## Parts of the exercise:
[a] Reproduce the passage of the text on living in Hawaii from "If you want" to "more in paradise." word for word.
[b] According to the text on living in Hawaii, how much more than the national average do groceries cost in Hawaii?
*** Opening Text section ***
5 uncomfortable truths about living in Hawaii
1. Paradise is one of the most expensive places to live in the US.
If you want to live in Honolulu, the cosmopolitan hub of the islands, be prepared to pay as much for a home as you might in San Francisco or New York City. The limited amount of developable land and the desirability of the island lifestyle mean that the majority of homes are financially beyond the reach of people with an average income. Even Hawaii’s middle class families struggle to own their own homes.
The higher cost of living doesn’t stop there. Because Hawaii currently imports so much of its food, groceries cost about 50% more than the national average. And because it is the most oil-dependent state in the US, utilities are close to 70% more than what mainland residents are used to. Everything from driving a car to eating at a restaurant to buying milk at the store costs more in paradise.
2. Hawaii has a brain drain problem.
*** Closing Text section ***
*** Opening Input data ***
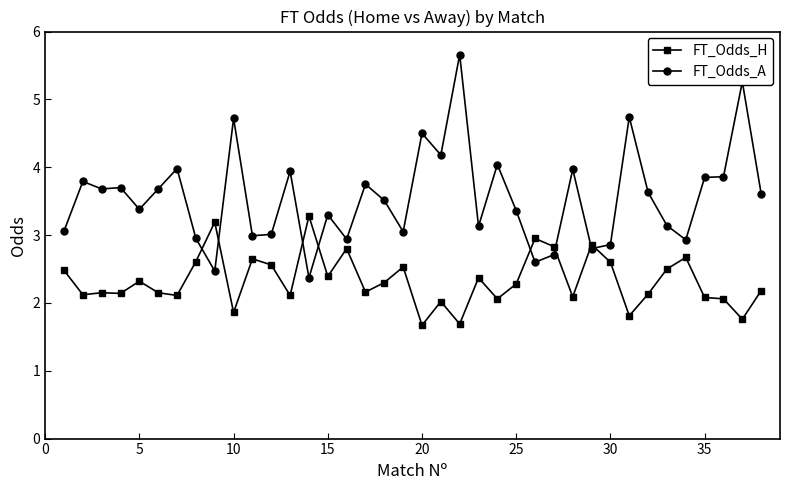

What is the value of the FT_Odds_A point at the 5th from the left?

3.4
*** Closing Input data ***
## Solved tasks:
[a]
If you want to live in Honolulu, the cosmopolitan hub of the islands, be prepared to pay as much for a home as you might in San Francisco or New York City. The limited amount of developable land and the desirability of the island lifestyle mean that the majority of homes are financially beyond the reach of people with an average income. Even Hawaii’s middle class families struggle to own their own homes.
The higher cost of living doesn’t stop there. Because Hawaii currently imports so much of its food, groceries cost about 50% more than the national average. And because it is the most oil-dependent state in the US, utilities are close to 70% more than what mainland residents are used to. Everything from driving a car to eating at a restaurant to buying milk at the store costs more in paradise.

[b] About 50% more.